[Supplied records — start]

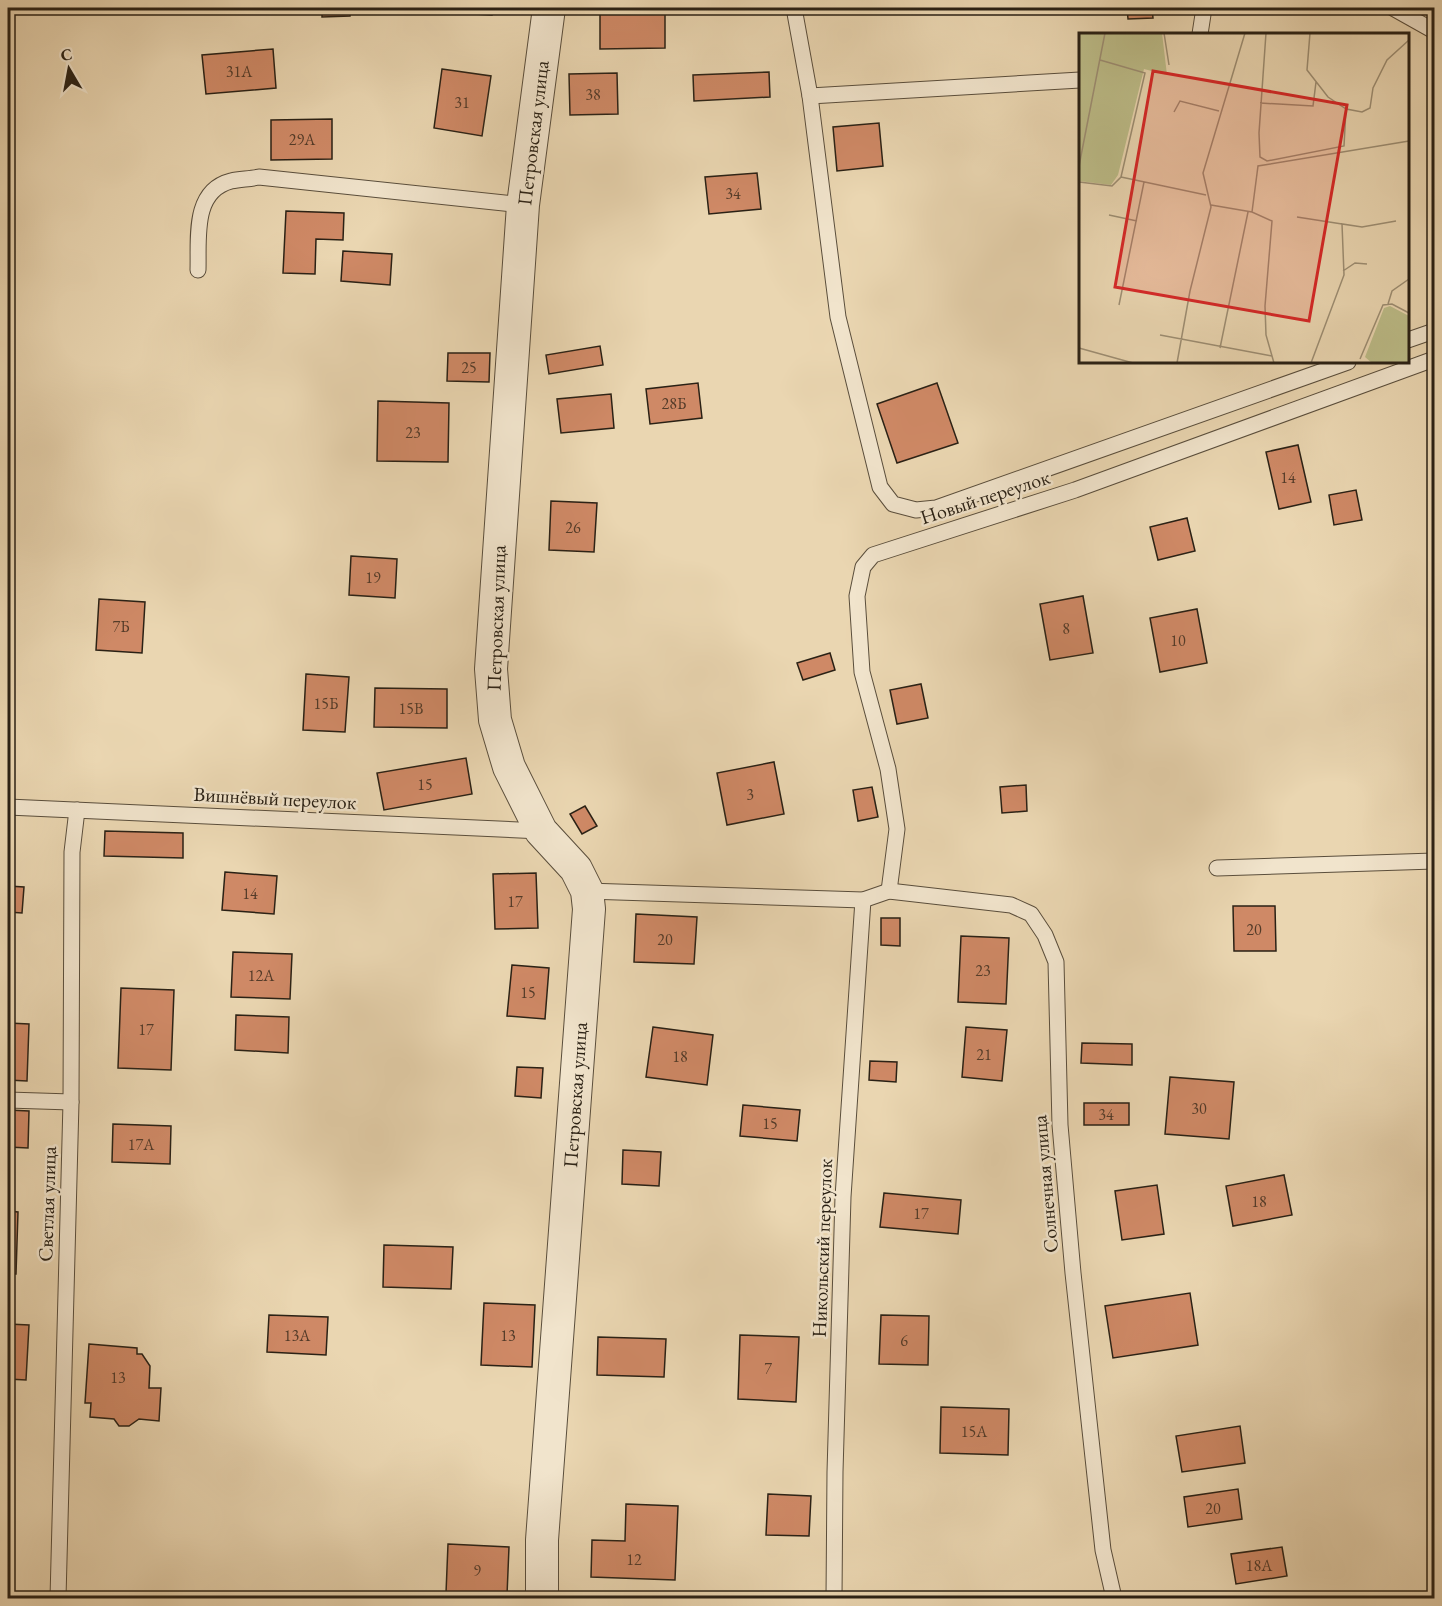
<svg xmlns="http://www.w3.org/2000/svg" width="1442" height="1606" font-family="'EB Garamond',serif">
<rect width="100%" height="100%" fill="#ead6b1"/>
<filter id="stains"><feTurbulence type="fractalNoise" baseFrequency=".00333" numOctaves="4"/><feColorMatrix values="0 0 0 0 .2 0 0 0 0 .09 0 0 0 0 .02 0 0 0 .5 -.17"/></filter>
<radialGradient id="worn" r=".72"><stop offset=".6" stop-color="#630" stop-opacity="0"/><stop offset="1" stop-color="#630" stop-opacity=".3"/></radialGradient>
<g fill="#cf8966" stroke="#2a2115" stroke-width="1.5">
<path d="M322 8H350V16L322 17Z"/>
<path d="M474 8H493L492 15 474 14Z"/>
<path d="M600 8H665V48L600 49Z"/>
<path d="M1127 8H1152L1153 18 1128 19Z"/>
<path d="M273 49 276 88 206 94 202 55Z"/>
<path d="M442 69 491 76 482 136 434 128Z"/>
<path d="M769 72 770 97 694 101 693 75Z"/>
<path d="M617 73 618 114 570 115 569 74Z"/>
<path d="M332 119V159L271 160V120Z"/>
<path d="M879 123 883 166 837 171 833 127Z"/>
<path d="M757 173 761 209 709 214 705 177Z"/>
<path d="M286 211 344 213 343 240 316 239 315 274 283 273Z"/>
<path d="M343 251 392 254 390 285 341 281Z"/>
<path d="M600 346 603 365 549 374 546 355Z"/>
<path d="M448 353H490L489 382 447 381Z"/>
<path d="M698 383 702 418 650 424 646 389Z"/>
<path d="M937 383 958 443 897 463 877 404Z"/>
<path d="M611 394 614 428 561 433 557 399Z"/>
<path d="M378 401 449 403 448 462 377 461Z"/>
<path d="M1298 445 1311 502 1279 509 1266 452Z"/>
<path d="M1356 490 1362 520 1334 525 1329 495Z"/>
<path d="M551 501 597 503 594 552 549 550Z"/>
<path d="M1187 518 1195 551 1158 560 1150 527Z"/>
<path d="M351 556 397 559 395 598 349 595Z"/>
<path d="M1083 596 1093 653 1050 660 1040 604Z"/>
<path d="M99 599 145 602 142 653 96 650Z"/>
<path d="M1197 609 1207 663 1160 672 1150 618Z"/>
<path d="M830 653 835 670 803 680 797 663Z"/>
<path d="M306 674 349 677 345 732 303 730Z"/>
<path d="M921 684 928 718 897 724 890 690Z"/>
<path d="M375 688 447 689V728L374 727Z"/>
<path d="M466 758 472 794 384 810 377 773Z"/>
<path d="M774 762 784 814 727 825 717 773Z"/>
<path d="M1026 785 1027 811 1002 813 1000 787Z"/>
<path d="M872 787 878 817 858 821 853 790Z"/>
<path d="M585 806 597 826 582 834 570 814Z"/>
<path d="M105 831 183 833V858L104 856Z"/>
<path d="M225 872 277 876 274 914 222 910Z"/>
<path d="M536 873 538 928 495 929 493 874Z"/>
<path d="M8 886 24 887 22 913 8 912Z"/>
<path d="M1233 906H1275L1276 951H1234Z"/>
<path d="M636 914 697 917 694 964 634 962Z"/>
<path d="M881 918H900V946L881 945Z"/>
<path d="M961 936 1009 938 1006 1004 958 1002Z"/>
<path d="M233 952 292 954 290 999 231 997Z"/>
<path d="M512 965 549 968 545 1019 507 1016Z"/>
<path d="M121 988 174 990 171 1070 118 1068Z"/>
<path d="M236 1015 289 1017 288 1053 235 1050Z"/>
<path d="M8 1023 29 1024 27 1081 8 1080Z"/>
<path d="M653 1027 713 1035 707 1085 646 1077Z"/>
<path d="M966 1027 1007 1030 1002 1081 962 1077Z"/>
<path d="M1082 1043 1132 1044V1065L1081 1063Z"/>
<path d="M870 1061 897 1062 896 1082 869 1080Z"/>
<path d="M517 1067 543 1068 541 1098 515 1096Z"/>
<path d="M1170 1077 1234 1082 1229 1139 1165 1134Z"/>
<rect x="1084" y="1103" width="45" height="22"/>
<path d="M743 1105 800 1110 797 1141 740 1136Z"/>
<path d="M8 1110 29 1111 28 1148 8 1147Z"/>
<path d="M113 1124 171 1126 170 1164 112 1162Z"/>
<path d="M623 1150 661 1152 659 1186 622 1184Z"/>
<path d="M1284 1175 1292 1215 1233 1226 1226 1186Z"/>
<path d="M1157 1185 1164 1234 1122 1240 1115 1191Z"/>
<path d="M884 1193 961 1200 958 1234 880 1227Z"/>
<path d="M8 1211 18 1212 16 1274H8Z"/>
<path d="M384 1245 453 1247 451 1289 383 1287Z"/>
<path d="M1190 1293 1198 1345 1113 1358 1105 1306Z"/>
<path d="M484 1303 535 1305 532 1367 481 1365Z"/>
<path d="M269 1315 328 1317 326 1355 267 1352Z"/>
<path d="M881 1315 929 1316 928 1365 879 1364Z"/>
<path d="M8 1324 29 1325 26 1380 8 1379Z"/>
<path d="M740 1335 799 1337 796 1402 738 1399Z"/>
<path d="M598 1337 666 1339 664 1377 597 1375Z"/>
<path d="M89 1344 137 1348V1354H142L150 1366 149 1388H161L159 1421 139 1419 129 1426H119L114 1419 90 1417 91 1403H85Z"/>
<path d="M941 1407 1009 1409 1008 1455 940 1453Z"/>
<path d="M1240 1426 1245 1463 1182 1472 1176 1436Z"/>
<path d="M1238 1489 1242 1519 1188 1527 1184 1497Z"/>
<path d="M768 1494 811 1496 809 1536 766 1535Z"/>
<path d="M626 1504 678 1506 675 1580 591 1577 592 1540 625 1541Z"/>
<path d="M448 1544 509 1547 507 1595 446 1593Z"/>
<path d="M1282 1547 1287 1576 1236 1584 1231 1554Z"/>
</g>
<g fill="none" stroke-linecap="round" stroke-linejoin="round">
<defs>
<g id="service">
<path d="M794 8 810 96 838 317 880 487 893 504 916 510 936 508 1348 362"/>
<path d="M1393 8 1434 31"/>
<path d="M1200 34 1204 8"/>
<path d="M810 96 1080 80"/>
<path d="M198 270C199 239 192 191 231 181 240 179 250 179 259 177L523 205"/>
<path d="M1408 340 1434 331"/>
<path d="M8 807 541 831"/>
<path d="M1217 868 1434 861"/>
<path d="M587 891 863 900 889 891 1011 905 1031 914 1045 935 1056 962 1060 1125 1073 1273 1103 1550 1114 1598"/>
<path d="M889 891 897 829 888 769 862 672 857 596 863 567 873 555 1075 490 1434 359"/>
<path d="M8 1100 71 1102"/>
<path d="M58 1598 71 1102 72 852 77 810"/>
<path d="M834 1598 835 1472 843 1197 863 900"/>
</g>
<path id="minor" d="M542 1598V1540L589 909 587 891 576 869 541 831 509 767 495 720 491 669 523 205 549 8"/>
</defs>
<use href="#service" stroke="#5a4e3c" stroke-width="17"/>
<use href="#minor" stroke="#5a4e3c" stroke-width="34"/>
<use href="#service" stroke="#f1e4cc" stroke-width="15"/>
<use href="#minor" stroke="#f1e4cc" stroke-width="32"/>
</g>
<g text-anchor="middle" stroke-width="5" stroke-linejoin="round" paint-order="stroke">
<g font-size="16" fill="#533b29">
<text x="239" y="77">31А</text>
<text x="593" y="100">38</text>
<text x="462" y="108">31</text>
<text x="302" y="145">29А</text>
<text x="733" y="199">34</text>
<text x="469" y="373">25</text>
<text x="674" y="409">28Б</text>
<text x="413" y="438">23</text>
<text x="1288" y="483">14</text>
<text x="573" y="533">26</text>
<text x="373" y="583">19</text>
<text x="121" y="632">7Б</text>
<text x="1066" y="634">8</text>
<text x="1178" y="646">10</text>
<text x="326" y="709">15Б</text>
<text x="411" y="714">15В</text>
<text x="425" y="790">15</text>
<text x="750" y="800">3</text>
<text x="250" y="899">14</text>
<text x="515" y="907">17</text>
<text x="1254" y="935">20</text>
<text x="665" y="945">20</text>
<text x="983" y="976">23</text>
<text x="261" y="981">12А</text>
<text x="528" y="998">15</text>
<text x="146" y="1035">17</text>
<text x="984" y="1060">21</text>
<text x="680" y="1062">18</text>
<text x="1199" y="1114">30</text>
<text x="1106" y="1120">34</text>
<text x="770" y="1129">15</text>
<text x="141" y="1150">17А</text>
<text x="1259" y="1207">18</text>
<text x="921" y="1219">17</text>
<text x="297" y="1341">13А</text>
<text x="508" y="1341">13</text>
<text x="904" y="1346">6</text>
<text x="768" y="1374">7</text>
<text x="118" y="1383">13</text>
<text x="974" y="1437">15А</text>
<text x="1213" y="1514">20</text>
<text x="634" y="1565">12</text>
<text x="1259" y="1571">18А</text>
<text x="477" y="1576">9</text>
</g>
<g font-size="20" fill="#2a2115" stroke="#f1e4cc">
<text transform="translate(533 133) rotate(-83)" y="7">Петровская улица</text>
<text transform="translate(985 497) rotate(-18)" y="7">Новый переулок</text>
<text transform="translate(496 618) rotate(-88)" y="7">Петровская улица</text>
<text transform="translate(275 798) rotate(3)" y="7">Вишнёвый переулок</text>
<text transform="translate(575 1095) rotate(-86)" y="7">Петровская улица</text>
<text transform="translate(1045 1184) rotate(-95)" y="7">Солнечная улица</text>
<text transform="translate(47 1204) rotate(-88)" y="7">Светлая улица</text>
<text transform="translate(822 1248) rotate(-88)" y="7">Никольский переулок</text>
</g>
</g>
<g transform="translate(1079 33)">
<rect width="330" height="330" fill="#ead6b1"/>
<path d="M0 0H83L88 42 65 36 39 142 32 152 0 148ZM311 273 330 283V330H293L286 324 305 275Z" fill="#bcbc88"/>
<path fill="none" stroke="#9d8e73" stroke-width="1.5" d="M85 0 90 32M187 0 180 100 181 124 188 128 265 113 267 76 283 79 291 75 294 55 308 27 330 7M231 0 228 37 249 64 267 76M181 70 234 73 237 49M95 79 101 68 140 78M0 133 26 0M42 144 127 162M0 149 33 153 42 144 66 40 21 27M132 172 173 179 193 188 186 273 187 302 195 330M173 179 179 133 330 108M30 182 58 188M218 184 263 191M264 238 276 230 288 231M309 271 313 258 330 246M40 272 65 149M81 302 193 323M0 315 54 330M141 315 169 179M281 326 304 272 313 271 330 280M98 330 111 258 132 174 124 140 166 0M232 330 265 242 263 191 283 194 317 188"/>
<path fill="#d62828" fill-opacity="0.15" stroke="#d62828" stroke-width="3" d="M74 38 268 72 230 288 36 254Z"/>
<rect width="330" height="330" fill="none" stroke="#2a2115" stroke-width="3"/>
</g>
<rect width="1442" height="1606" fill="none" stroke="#ead6b1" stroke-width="30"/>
<rect x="9" y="9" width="1424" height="1588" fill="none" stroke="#2a2115" stroke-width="3"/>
<rect x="15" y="15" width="1412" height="1576" fill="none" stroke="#2a2115" stroke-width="1.5"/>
<g transform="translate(69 69) rotate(350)" stroke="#f1e4cc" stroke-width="4.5" paint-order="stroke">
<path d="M0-4.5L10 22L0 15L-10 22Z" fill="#2a2115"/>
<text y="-9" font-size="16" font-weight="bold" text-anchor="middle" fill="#2a2115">С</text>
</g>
<rect width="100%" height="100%" filter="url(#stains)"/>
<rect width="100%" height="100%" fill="url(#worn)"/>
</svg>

[Supplied records — finish]

Problem to solve » Each line from the one containing "0 90 32M187" to the final line above should be written out exactly; please omit the others.

Task result »
<path fill="none" stroke="#9d8e73" stroke-width="1.5" d="M85 0 90 32M187 0 180 100 181 124 188 128 265 113 267 76 283 79 291 75 294 55 308 27 330 7M231 0 228 37 249 64 267 76M181 70 234 73 237 49M95 79 101 68 140 78M0 133 26 0M42 144 127 162M0 149 33 153 42 144 66 40 21 27M132 172 173 179 193 188 186 273 187 302 195 330M173 179 179 133 330 108M30 182 58 188M218 184 263 191M264 238 276 230 288 231M309 271 313 258 330 246M40 272 65 149M81 302 193 323M0 315 54 330M141 315 169 179M281 326 304 272 313 271 330 280M98 330 111 258 132 174 124 140 166 0M232 330 265 242 263 191 283 194 317 188"/>
<path fill="#d62828" fill-opacity="0.15" stroke="#d62828" stroke-width="3" d="M74 38 268 72 230 288 36 254Z"/>
<rect width="330" height="330" fill="none" stroke="#2a2115" stroke-width="3"/>
</g>
<rect width="1442" height="1606" fill="none" stroke="#ead6b1" stroke-width="30"/>
<rect x="9" y="9" width="1424" height="1588" fill="none" stroke="#2a2115" stroke-width="3"/>
<rect x="15" y="15" width="1412" height="1576" fill="none" stroke="#2a2115" stroke-width="1.5"/>
<g transform="translate(69 69) rotate(350)" stroke="#f1e4cc" stroke-width="4.5" paint-order="stroke">
<path d="M0-4.5L10 22L0 15L-10 22Z" fill="#2a2115"/>
<text y="-9" font-size="16" font-weight="bold" text-anchor="middle" fill="#2a2115">С</text>
</g>
<rect width="100%" height="100%" filter="url(#stains)"/>
<rect width="100%" height="100%" fill="url(#worn)"/>
</svg>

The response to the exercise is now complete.